We end with a handshake. The 6th graders circle up outside, and one by one every grade comes through and shakes the hand of each graduating student. It’s incredibly sweet and touching. The younger kids love it, and it gives the older ones a sense of closure.
When I first started, it had taken me only a couple weeks to realize how much I loved my first class. Since then, I had been afraid of the moment I’d have to hug them goodbye at the handshake circle. I’d been afraid I’d cry too much, be too emotional.
I did ok! I did cry, but I smiled and laughed, too. I told them they were ready.
As I hugged one girl goodbye, one who visits often and cried hardest at the talk of leaving, I whispered to her “You’ve grown up so much!” “So have you!” She said back.
That made me realize another reason why that class meant so much to me.
I had been an assistant at the school I now work in for two years prior to getting my own class. That job had made me realize I wanted to be a teacher, and I had gone to grad school and done my student teaching in the same place. When I graduated with my masters, a position suddenly opened, and I got my dream job- staying right where I had been for two years prior.

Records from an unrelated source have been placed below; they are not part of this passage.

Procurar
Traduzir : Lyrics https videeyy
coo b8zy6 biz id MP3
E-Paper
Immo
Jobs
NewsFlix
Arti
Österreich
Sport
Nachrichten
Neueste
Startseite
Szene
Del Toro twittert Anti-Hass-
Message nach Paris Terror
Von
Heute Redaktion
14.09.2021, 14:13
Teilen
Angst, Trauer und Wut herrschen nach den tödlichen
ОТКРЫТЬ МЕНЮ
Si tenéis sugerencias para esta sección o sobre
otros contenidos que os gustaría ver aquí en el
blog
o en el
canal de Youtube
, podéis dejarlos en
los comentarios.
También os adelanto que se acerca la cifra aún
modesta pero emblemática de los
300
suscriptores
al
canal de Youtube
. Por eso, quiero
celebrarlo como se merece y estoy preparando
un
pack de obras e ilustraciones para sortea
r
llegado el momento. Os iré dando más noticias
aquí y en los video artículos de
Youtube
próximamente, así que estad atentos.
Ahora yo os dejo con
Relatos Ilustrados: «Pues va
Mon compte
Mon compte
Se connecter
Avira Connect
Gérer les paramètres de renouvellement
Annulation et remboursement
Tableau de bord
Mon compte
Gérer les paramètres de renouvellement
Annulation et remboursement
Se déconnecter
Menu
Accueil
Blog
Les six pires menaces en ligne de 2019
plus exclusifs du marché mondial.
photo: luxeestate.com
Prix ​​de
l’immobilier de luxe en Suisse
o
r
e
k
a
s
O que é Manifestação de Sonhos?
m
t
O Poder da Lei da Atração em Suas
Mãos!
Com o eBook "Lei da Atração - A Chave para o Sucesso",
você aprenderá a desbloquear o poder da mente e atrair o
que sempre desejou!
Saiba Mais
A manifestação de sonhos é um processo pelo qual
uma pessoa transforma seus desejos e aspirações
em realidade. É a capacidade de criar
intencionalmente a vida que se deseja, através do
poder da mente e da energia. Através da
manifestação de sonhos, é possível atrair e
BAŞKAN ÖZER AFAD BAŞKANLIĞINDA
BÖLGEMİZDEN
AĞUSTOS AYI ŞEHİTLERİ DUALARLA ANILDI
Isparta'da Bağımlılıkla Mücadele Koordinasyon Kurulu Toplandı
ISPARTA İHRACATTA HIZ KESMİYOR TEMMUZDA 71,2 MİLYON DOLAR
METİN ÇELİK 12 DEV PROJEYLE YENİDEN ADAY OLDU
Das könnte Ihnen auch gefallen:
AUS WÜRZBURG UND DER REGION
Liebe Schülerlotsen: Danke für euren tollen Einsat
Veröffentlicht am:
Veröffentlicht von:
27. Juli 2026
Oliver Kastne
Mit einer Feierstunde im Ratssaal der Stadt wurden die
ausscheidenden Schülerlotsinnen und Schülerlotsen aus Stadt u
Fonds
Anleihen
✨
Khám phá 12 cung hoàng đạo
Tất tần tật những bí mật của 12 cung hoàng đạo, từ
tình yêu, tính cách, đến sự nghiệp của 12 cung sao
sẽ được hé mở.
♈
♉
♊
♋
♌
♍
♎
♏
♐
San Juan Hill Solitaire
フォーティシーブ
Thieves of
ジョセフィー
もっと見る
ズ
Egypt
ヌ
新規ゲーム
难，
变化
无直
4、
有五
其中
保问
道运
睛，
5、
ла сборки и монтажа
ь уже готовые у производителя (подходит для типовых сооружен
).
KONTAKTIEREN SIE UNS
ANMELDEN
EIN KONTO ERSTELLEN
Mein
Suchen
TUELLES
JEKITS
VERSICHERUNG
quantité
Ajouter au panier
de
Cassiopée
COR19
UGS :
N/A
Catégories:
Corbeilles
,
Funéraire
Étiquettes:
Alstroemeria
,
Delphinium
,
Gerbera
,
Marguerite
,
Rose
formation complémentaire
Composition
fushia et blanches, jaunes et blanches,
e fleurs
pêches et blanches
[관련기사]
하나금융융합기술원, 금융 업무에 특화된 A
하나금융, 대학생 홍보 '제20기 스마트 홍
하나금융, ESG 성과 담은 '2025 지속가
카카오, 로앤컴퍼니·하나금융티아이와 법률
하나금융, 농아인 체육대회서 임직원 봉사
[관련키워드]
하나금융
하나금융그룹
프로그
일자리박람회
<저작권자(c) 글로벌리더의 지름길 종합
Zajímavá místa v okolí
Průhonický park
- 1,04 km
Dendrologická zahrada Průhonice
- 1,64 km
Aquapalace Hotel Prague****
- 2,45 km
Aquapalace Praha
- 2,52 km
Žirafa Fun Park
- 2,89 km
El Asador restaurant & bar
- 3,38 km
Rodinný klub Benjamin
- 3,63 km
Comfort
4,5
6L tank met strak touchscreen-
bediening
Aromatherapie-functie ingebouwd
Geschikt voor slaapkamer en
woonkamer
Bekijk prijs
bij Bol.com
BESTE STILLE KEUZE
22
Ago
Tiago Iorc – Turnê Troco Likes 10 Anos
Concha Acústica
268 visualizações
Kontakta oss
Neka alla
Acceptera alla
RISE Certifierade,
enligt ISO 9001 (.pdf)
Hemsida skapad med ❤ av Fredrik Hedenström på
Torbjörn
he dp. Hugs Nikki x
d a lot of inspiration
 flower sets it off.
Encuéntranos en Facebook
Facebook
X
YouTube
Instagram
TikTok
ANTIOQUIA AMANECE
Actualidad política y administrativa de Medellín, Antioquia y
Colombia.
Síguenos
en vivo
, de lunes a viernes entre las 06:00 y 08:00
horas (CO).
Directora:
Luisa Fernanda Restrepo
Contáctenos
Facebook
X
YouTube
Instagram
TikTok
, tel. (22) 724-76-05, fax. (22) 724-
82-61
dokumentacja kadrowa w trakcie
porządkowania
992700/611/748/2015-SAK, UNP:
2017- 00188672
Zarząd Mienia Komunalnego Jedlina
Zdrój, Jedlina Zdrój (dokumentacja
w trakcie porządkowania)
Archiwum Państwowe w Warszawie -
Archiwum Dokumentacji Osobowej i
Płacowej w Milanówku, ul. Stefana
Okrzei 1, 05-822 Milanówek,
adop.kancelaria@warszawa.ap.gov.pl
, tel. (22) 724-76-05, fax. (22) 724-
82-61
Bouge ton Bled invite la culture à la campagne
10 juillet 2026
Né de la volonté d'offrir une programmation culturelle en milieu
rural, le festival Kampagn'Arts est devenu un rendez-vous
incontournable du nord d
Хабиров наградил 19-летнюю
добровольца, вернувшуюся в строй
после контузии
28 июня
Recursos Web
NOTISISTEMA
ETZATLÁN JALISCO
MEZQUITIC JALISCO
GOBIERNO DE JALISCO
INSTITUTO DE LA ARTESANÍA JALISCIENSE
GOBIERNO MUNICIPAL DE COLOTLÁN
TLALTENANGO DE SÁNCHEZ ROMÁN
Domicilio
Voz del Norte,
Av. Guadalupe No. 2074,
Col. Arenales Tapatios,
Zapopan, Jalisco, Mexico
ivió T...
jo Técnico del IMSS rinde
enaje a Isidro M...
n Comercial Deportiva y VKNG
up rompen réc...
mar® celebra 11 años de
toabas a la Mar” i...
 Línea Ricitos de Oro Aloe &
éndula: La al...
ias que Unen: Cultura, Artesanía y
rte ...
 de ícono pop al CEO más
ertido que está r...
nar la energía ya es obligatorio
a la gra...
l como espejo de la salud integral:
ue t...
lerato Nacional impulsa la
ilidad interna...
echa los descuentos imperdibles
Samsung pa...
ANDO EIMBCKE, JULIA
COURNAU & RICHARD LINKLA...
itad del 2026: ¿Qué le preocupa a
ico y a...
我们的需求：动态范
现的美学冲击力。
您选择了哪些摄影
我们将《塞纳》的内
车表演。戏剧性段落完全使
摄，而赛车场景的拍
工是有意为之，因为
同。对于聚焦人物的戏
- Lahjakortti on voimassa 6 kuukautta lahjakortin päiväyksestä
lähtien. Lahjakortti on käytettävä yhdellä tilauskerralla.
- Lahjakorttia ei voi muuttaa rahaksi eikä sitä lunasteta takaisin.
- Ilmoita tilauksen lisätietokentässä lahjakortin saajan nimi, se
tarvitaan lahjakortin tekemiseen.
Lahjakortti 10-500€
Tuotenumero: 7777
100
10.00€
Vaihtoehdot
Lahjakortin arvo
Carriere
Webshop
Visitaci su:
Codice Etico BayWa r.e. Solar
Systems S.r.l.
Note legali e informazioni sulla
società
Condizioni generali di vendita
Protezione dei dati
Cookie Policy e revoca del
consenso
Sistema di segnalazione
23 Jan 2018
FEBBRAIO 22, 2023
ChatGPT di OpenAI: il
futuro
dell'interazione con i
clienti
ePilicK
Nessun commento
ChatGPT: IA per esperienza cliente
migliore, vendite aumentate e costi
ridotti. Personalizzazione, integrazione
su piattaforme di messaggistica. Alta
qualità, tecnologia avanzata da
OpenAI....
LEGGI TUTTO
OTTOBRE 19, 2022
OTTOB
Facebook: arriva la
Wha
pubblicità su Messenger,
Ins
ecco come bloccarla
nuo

I was hired in July, started in late August. In early October, just as I was getting my feet, my boyfriend of 3 years broke up with me. We’d been living together, talking about marriage. Suddenly I had my cat and my few worldly goods in my car, driving to my parents house. I was reeling. I lost so much- love, my home, my friends. It felt like I didn’t know who I was.
But I knew I was a teacher. I had those kids. And I could come in every day and forget how sad and lost and heartbroken I was. I spent 12 or more hours at school frequently in those days- there was always things to do! When everything shifted under me, I knew I was a teacher. I knew they loved me, and I loved them. At my lowest points, they were the brightest parts of my life.
Things got better, and they were there when they did. When I marvel at how the little ones who could barely write a paragraph or resolve a conflict have become such mature, sophisticated people and advanced learners, I see my own growth, too. I was a young, confused, sad- there’s no other word for it- kid. I end this year the proud owner of a house with a big yard, a well behaved dog and an unruly puppy. My wedding is in a month, and my fiance is literally the man of my dreams. I still fall down while playing capture the flag, can fake burp like nobody’s business, and laugh at bathroom humor- but I’ve got things together now in a way I didn’t at 24.
We’ve all come so far.
I’m going to miss my 6th graders, but I know they’ll come back to visit- just like the first class I ever worked with, as an assistant. They’re going into tenth now, and they like to stop by and grin at the shock on my face as I stare at them and realize who they are.
I’ll miss my 4th graders, too, but I’ll see them often. With every emotional goodbye, I realize two things: That things are never final, and we’ll see each other a lot; and that it never gets any easier to say goodbye.